Призывы «Сделайте ремонт. Что вы как в бомжатнике живете?!» ничего не дают
Мой первый профессиональный опыт связан с травмированными детьми. Еще студенткой я начала работать в центре временного содержания для детей. Это учреждение, куда помещают детей после отобрания из семьи. Тогда, в 20 лет, мне было совсем непонятно, почему дети так странно себя ведут.
Например, в личном деле ребенка написано, что мама злоупотребляла алкоголем, в семье случались сопутствующие безобразия, ребенка отобрали и поместили в учреждение. Говорили, что мама последний человек, нужно немедленно лишать ее прав, возвращать ребенка в семью нельзя. Я молодая-наивная тоже так считала. Но когда мама, потрепанная жизнью и неприятно пахнущая, пришла к нам в центр, я увидела, как сын бежал к ней навстречу, радостно распахнув руки, со словами: «Мамочка-мамочка, ты пришла!».
Я не могла сопоставить факты: из протоколов полиции я знала, что мальчик мог питаться тем, что находил между окурков, оставленных взрослыми. Мама не всегда была мамой заботливой, иногда она была мамой жестокой. Его жизнь была, мягко говоря, не сахар, но он бежал к ней с восторгом. Я видела любовь ребенка, как он ее ждал, скучал. Он будто не замечал синяк под ее глазом, неприятный запах, с радостью брал замусоленные конфеты.
Много лет назад это вызывало у меня недоумение, а сегодня я понимаю, как это устроено. Это понимание дает мне возможность работать эффективнее, оказывать более зрелую помощь. Эти знания и подход передаются в том числе через проект Всеобуч. Я очень рада, что Всеобуч пришел к нам в Архангельскую область.
КОГДА СПЕЦИАЛИСТЫ ПРИХОДЯТ НА ВСЕОБУЧ, ОНИ МЕНЯЮТСЯ
Люди, которые работают с кризисными семьями, хотят хорошего, но парадоксально, как много боли они могут причинить детям — из добрых побуждений. Добрых побуждений недостаточно. Нужны специальная теоретическая и психологическая подготовка, тонкая настройка. К сожалению, в России большинство специалистов социальной сферы не имеют возможности ее получить.

--------

* **Что сделать**
A - Перескажи короче абзац текста о травмированных детях, который начинается словами «Я не могла сопоставить факты», сохранив главные факты.
B - Замени «Архангельскую область» на «Вологодскую область» в отрывке текста о травмированных детях и выпиши этот отрывок целиком. Начни с места, где стоит «Много лет назад», и остановись после «возможности ее получить.».
C - Продолжи текст о травмированных детях с того места, где он заканчивается.
Строки дальше — отдельный материал, с текстом о травмированных детях они не связаны.

* **Исходные данные**

--------

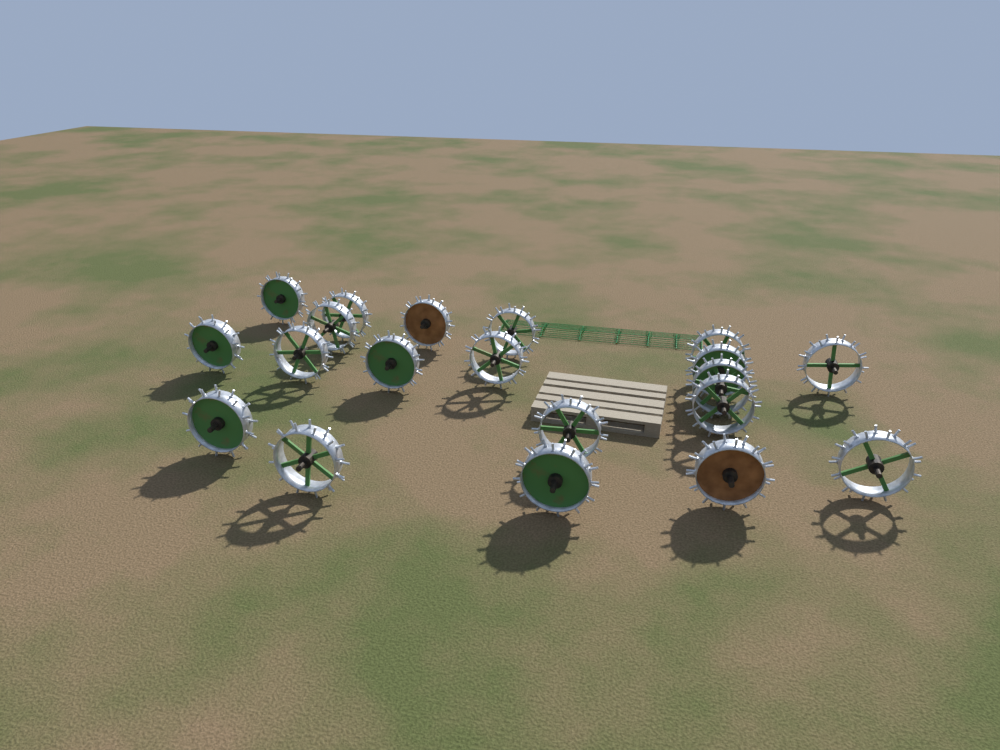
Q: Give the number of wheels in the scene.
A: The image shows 20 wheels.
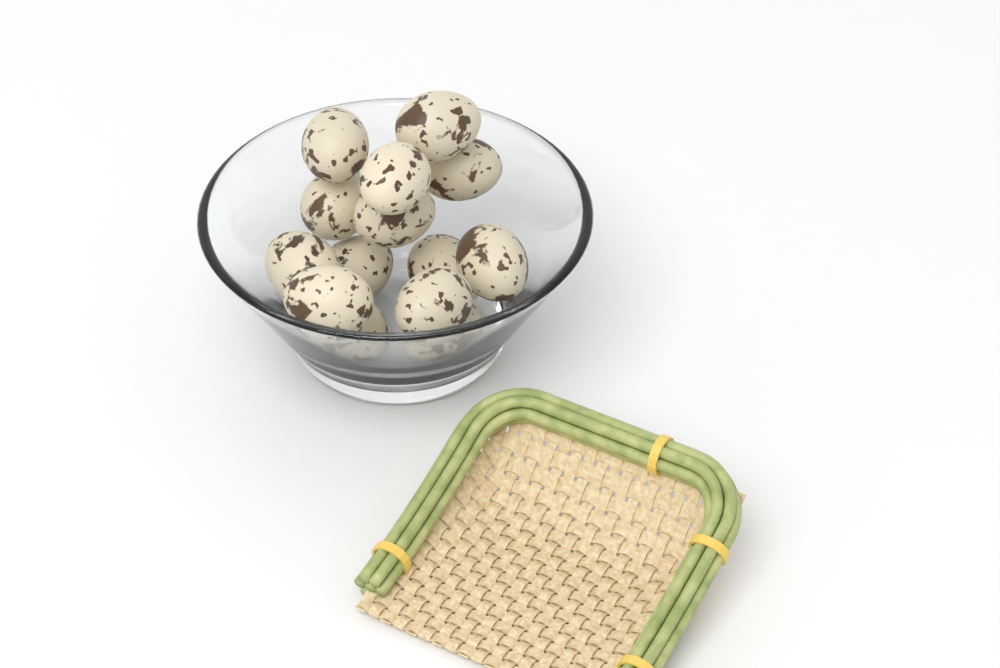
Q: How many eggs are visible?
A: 14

--------

* **Ответы по заданиям**
A - По протоколам полиции мальчик мог питаться тем, что находил среди окурков. Мама бывала не только заботливой, но и жестокой. Жилось ему тяжело, но он с восторгом бежал к ней, ждал ее и скучал. Он будто не замечал синяка у нее под глазом и неприятного запаха и с радостью брал замусоленные конфеты.

B -
Много лет назад это вызывало у меня недоумение, а сегодня я понимаю, как это устроено. Это понимание дает мне возможность работать эффективнее, оказывать более зрелую помощь. Эти знания и подход передаются в том числе через проект Всеобуч. Я очень рада, что Всеобуч пришел к нам в Вологодскую область.
КОГДА СПЕЦИАЛИСТЫ ПРИХОДЯТ НА ВСЕОБУЧ, ОНИ МЕНЯЮТСЯ
Люди, которые работают с кризисными семьями, хотят хорошего, но парадоксально, как много боли они могут причинить детям — из добрых побуждений. Добрых побуждений недостаточно. Нужны специальная теоретическая и психологическая подготовка, тонкая настройка. К сожалению, в России большинство специалистов социальной сферы не имеют возможности ее получить.

C -
Я много раз видела, как сотрудники, которые всю жизнь проработали в органах опеки, начинают плакать, когда знакомятся с теоретическими основами Всеобуча. Например, когда узнают о теории и травме привязанности и вдруг понимают, чтО происходит с ребенком после отобрания из семьи. Когда осознают, как больно бывает ребенку и его родителям, если лишение родительских прав — это формальный набор действий, утвержденных протоколом, а не бережный взгляд на семью как на экосистему.
После Всеобуча специалисты часто задумываются, к чему приводят бессмысленные переводы детей из одного детского дома в другой или из группы в группу. Они переосмысляют свой опыт и подвергают сомнению необходимость 21-дневного карантина после отобрания детей из семьи. Они получают подтверждение своим догадкам: кризисные семьи не меняют образ жизни, если их стыдят, а родители с зависимостью не перестают пить и не бросаются делать ремонт после угроз лишения родительских прав. Всеобуч позволяет специалистам взглянуть на проблемы кризисных семей под другим ракурсом.
Иногда меняются принципы работы, которые были непоколебимыми много лет.
ВСТАТЬ НА СТОРОНУ РЕБЕНКА
Был у нас проблемный случай. У бабушки была родственная опека над внуком, родители лишены прав, один из них отбывал наказание в местах лишения свободы. Бабушка не отдала ребенка в детдом, оформила над ним опеку. Как часто бывает, она справлялась, пока ребенок был маленький.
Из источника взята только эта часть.